I learned buddy breathing in my ow course but was told it's a skill that should only be used as a last resort and to leave it as the only option to prevent death
 
I did my OW training this past summer. I learned that if you take the PADI e-learning course, you will learn how to use dive tables and one of those funny eRDPML devices. But apparently, for the people in my class who did the book version, learning dive tables was not required as part of the curriculum. So at least under the PADI certification standard, you have many new divers coming up who have never learned or heard of tables and will not know how to use them.

Having said that, I did dive with someone a few weeks ago where his computer died in the middle of the dive.

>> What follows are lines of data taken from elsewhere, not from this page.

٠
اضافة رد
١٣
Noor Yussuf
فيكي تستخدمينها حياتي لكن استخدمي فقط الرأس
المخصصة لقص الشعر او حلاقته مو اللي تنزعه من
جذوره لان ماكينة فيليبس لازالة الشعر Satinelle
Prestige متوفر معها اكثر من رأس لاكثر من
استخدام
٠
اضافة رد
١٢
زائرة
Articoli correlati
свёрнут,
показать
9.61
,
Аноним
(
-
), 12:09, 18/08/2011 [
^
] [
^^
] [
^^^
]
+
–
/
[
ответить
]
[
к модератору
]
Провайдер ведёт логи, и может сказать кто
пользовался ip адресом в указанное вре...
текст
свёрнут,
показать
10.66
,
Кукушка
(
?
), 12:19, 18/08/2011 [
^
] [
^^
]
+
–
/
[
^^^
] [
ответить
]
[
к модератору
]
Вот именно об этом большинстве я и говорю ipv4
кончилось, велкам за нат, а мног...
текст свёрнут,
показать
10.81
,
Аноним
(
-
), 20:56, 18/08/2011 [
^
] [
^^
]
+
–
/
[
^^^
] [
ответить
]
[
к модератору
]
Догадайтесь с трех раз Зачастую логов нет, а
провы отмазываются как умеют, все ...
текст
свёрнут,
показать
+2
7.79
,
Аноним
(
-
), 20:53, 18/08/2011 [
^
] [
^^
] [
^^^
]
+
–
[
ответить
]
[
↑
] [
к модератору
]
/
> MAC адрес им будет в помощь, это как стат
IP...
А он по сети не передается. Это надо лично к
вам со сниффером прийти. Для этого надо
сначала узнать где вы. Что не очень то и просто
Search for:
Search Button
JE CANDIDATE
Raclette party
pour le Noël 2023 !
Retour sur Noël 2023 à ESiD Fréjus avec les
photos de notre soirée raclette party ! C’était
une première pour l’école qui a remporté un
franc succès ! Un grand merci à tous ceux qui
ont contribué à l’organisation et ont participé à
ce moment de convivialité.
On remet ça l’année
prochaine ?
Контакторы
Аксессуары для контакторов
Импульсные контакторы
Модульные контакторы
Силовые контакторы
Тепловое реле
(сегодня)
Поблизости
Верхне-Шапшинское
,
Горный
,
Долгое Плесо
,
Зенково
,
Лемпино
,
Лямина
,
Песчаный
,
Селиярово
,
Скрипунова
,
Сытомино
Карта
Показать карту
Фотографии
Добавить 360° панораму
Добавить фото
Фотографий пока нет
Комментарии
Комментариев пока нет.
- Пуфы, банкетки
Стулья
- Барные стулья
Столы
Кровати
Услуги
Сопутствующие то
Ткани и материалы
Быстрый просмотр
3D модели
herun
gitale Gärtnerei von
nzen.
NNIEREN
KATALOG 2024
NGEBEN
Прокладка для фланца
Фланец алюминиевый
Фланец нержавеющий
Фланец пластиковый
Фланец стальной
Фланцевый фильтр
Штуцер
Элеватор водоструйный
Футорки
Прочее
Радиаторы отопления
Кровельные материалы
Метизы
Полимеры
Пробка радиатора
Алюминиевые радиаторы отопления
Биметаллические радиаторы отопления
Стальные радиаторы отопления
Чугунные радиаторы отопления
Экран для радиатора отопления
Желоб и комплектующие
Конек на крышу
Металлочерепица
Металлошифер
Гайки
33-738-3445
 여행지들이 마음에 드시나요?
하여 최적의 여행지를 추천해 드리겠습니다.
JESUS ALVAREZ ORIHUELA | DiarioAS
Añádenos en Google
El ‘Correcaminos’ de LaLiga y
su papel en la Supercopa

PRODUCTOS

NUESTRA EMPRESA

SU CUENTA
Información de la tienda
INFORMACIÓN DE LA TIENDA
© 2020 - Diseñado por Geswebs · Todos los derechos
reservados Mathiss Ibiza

So for the rest of the dives that day, my buddy relied on me to tell him how long our surface intervals had been and he did pull out a dive table for consultation at one point.
Interesting as my local shop requires dive tables for any one book or online.
 
Having said that, I did dive with someone a few weeks ago where his computer died in the middle of the dive. So for the rest of the dives that day, my buddy relied on me to tell him how long our surface intervals had been and he did pull out a dive table for consultation at one point.
to be fair in the book it tells you to no longer dive if you have a computer failure so if you use a dive computer is there really a point in knowing the tables?
 
bfw:
Littlerayray:
I got taught how to use tables but have never used them computers are more accurate
They are not more accurate; they are more precise

Kind of a funny way to bring a 6-year-old thread back from the dead, because dive computers are both more accurate than dive tables, and they are more precise than diver tables. Accuracy and precision - Wikipedia

They measure your depth in typical increments of 0.1ft/0.1m versus of 10ft/3m for tables, and typical increments of time of 1-5 seconds instead of 60 seconds for tables. Dive watches make measurements of similar precision, of course, but the tables themselves are about an order of magnitude less precise than computers.

And for multi-level dive profiles (that is, anything besides a perfect square), they will also measure your depth over time more accurately. Even for square profiles, the accuracy captured by the dive computer is a little better as well, due to their improved precision.